At Google I/O, Google demonstrated Google Duplex, an AI-generated voice assistent that can make phone calls for you to perform tasks like making a restaurant reservation or booking a hair salon appointment. After the event, a whole Google Duplex truther movement sprung up, who simply couldn’t believe technology could do anything even remotely like this, and who accused Google and its CEO Sundar Pachai of lying on stage.
Today, a whole slew of media outlets have published articles about how they were invited to an event at a real restaurant, where the journalists themselves got to talk to Google Duplex. The journalists took on the role of restaurant workers taking reservations requested by Google Duplex. The results? It works exactly as advertised – better, even. Here’s Ars Technica’s Ron Amadeo:
Duplex patiently waited for me to awkwardly stumble through my first ever table reservation while I sloppily wrote down the time and fumbled through a basic back and forth about Google’s reservation for four people at 7pm on Thursday. Today’s Google Assistant requires authoritative, direct, perfect speech in order to process a command. But Duplex handled my clumsy, distracted communication with the casual disinterest of a real person. It waited for me to write down its reservation requirements, and when I asked Duplex to repeat things I didn’t catch the first time (“A reservation at what time?”), it did so without incident. When I told this robocaller the initial time it wanted wasn’t available, it started negotiating times; it offered an acceptable time range and asked for a reservation somewhere in that time slot. I offered seven o’clock and Google accepted.
From the human end, Duplex’s voice is absolutely stunning over the phone. It sounds real most of the time, nailing most of the prosodic features of human speech during normal talking. The bot “ums” and “uhs” when it has to recall something a human might have to think about for a minute. It gives affirmative “mmhmms” if you tell it to hold on a minute. Everything flows together smoothly, making it sound like something a generation better than the current Google Assistant voice.
One of the strangest (and most impressive) parts of Duplex is that there isn’t a single “Duplex voice.” For every call, Duplex would put on a new, distinct personality. Sometimes Duplex come across as male; sometimes female. Some voices were higher and younger sounding; some were nasally, and some even sounded cute.
Duplex conveyed politeness in the demos we saw. It paused with a little “mmhmm” when the called human asked it to wait, a pragmatic tactic Huffman called “conversational acknowledgement”. It showed that Duplex was still on the line and listening, but would wait for the human to continue speaking.
It handled a bunch of interruptions, out of order questions, and even weird discursive statements pretty well. When a human sounded confused or flustered, Duplex took a tone that was almost apologetic. It really seems to be designed to be a super considerate and non-confrontational customer on the phone.

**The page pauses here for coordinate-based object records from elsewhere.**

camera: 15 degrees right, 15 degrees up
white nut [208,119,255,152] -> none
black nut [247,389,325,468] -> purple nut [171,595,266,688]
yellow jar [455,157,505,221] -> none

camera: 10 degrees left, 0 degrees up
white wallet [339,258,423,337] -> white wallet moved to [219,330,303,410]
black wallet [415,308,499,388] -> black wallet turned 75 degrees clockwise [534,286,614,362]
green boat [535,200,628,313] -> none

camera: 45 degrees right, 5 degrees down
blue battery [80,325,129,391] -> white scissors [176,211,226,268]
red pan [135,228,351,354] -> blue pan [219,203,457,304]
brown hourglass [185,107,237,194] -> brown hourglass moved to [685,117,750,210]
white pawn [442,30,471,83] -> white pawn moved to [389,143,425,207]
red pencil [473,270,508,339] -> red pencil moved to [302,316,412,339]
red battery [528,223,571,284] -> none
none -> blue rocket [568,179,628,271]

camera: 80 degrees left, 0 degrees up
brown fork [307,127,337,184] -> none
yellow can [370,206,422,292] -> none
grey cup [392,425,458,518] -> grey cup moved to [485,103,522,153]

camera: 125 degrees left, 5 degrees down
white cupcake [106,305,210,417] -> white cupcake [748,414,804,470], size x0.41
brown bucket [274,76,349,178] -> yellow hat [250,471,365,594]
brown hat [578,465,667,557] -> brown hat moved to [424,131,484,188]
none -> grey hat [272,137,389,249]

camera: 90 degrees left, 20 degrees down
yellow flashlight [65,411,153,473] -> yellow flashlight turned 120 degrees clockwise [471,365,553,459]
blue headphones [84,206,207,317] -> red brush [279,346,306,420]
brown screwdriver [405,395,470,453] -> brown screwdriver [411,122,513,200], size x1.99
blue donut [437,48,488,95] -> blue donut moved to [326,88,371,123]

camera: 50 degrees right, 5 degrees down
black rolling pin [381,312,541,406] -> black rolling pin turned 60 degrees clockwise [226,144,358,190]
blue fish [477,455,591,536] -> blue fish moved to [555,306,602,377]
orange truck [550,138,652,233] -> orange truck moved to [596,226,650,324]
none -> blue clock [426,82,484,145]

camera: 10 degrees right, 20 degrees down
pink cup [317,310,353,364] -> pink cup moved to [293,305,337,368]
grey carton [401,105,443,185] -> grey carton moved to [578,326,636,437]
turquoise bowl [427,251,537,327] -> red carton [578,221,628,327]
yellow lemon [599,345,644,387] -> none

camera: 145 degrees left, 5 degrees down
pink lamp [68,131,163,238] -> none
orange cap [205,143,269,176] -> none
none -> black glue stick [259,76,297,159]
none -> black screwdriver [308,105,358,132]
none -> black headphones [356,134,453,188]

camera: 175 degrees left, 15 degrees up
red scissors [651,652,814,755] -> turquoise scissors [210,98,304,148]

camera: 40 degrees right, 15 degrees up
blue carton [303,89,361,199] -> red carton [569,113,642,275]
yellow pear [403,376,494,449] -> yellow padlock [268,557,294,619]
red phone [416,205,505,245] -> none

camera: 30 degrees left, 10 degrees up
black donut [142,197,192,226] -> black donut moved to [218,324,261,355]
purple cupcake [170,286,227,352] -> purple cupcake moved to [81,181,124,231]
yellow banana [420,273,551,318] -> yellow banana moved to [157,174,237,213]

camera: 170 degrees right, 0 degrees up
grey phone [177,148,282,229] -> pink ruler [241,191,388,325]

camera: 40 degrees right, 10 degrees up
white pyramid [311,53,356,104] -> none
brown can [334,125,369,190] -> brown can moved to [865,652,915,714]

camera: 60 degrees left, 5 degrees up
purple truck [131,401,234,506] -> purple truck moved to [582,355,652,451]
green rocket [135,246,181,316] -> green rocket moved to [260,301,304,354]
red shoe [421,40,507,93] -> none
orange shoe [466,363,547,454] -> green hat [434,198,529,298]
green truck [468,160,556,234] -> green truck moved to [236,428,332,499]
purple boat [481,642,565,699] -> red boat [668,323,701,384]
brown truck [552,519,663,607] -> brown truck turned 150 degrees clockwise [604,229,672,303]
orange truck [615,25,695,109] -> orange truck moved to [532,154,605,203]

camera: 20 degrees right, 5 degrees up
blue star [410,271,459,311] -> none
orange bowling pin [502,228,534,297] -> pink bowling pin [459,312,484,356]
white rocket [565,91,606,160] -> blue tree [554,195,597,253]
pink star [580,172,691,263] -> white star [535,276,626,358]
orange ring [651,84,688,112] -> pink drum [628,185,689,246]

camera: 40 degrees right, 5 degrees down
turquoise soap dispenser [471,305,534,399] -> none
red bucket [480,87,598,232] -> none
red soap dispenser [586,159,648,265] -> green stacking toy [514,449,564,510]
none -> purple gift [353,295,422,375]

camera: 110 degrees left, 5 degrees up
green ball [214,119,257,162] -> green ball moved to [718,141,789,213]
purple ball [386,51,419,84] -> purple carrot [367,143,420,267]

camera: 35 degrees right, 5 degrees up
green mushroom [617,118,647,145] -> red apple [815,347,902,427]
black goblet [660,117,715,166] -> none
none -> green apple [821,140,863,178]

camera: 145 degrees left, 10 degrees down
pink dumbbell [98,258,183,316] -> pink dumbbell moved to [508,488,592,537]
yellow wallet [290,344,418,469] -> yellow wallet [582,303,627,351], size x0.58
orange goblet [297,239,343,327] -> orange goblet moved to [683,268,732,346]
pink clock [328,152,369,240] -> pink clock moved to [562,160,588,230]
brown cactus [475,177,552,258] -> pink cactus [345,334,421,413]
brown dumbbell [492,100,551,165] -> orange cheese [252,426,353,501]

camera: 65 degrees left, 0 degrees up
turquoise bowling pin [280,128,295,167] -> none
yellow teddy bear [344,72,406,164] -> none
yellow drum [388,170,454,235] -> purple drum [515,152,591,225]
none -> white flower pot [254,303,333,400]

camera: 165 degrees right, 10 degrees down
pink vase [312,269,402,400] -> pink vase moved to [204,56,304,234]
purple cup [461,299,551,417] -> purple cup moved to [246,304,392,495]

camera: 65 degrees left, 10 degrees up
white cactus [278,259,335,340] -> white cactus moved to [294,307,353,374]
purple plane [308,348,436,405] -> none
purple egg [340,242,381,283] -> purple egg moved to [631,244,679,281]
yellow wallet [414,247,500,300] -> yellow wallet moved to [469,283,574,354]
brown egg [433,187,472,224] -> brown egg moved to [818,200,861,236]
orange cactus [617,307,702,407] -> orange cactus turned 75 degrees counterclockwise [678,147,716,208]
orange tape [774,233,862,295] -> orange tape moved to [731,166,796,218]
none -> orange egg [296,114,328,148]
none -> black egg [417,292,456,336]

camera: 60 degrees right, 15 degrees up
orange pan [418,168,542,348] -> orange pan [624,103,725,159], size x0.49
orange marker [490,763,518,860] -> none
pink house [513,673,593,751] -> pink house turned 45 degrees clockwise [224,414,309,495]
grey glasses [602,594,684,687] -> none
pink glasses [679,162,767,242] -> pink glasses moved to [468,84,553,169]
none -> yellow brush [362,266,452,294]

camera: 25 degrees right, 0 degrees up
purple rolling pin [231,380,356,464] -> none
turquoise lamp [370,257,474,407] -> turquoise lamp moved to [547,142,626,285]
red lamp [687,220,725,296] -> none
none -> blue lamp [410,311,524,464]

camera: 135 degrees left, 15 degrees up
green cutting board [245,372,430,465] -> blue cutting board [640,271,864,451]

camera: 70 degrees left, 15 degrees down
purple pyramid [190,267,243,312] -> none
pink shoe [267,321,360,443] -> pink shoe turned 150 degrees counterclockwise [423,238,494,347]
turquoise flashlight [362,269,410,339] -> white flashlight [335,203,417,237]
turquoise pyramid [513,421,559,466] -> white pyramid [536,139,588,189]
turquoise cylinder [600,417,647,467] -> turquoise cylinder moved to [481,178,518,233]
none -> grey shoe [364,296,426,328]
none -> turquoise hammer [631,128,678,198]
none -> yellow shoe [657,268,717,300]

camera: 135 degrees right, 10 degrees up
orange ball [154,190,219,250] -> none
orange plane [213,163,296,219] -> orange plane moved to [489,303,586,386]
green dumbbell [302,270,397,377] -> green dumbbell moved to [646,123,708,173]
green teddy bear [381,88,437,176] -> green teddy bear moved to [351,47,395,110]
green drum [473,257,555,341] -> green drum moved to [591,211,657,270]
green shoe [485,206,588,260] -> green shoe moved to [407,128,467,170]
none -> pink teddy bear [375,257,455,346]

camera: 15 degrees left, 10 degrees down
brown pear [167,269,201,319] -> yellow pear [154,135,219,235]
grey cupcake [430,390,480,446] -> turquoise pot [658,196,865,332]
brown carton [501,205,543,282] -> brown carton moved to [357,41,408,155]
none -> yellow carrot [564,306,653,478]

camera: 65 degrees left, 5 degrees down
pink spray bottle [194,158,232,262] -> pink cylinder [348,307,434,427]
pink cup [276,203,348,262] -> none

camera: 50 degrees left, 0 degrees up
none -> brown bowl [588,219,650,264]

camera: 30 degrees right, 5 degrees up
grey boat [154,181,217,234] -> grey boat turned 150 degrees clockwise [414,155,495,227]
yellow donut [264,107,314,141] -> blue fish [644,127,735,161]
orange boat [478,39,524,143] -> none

All calls started with Duplex identifying itself as an automated service that would also record the calls, giving the person on the receiving end of the line the opportunity to object. Such objections are handled gracefully, with the call being handed over to a human operator at Google on an unrecorded line. The human fallback is a crucial element of the system, according to Google, because regardless of permission, not every call will go smoothly.
Google Duplex will roll out in limited testing over the coming weeks and months.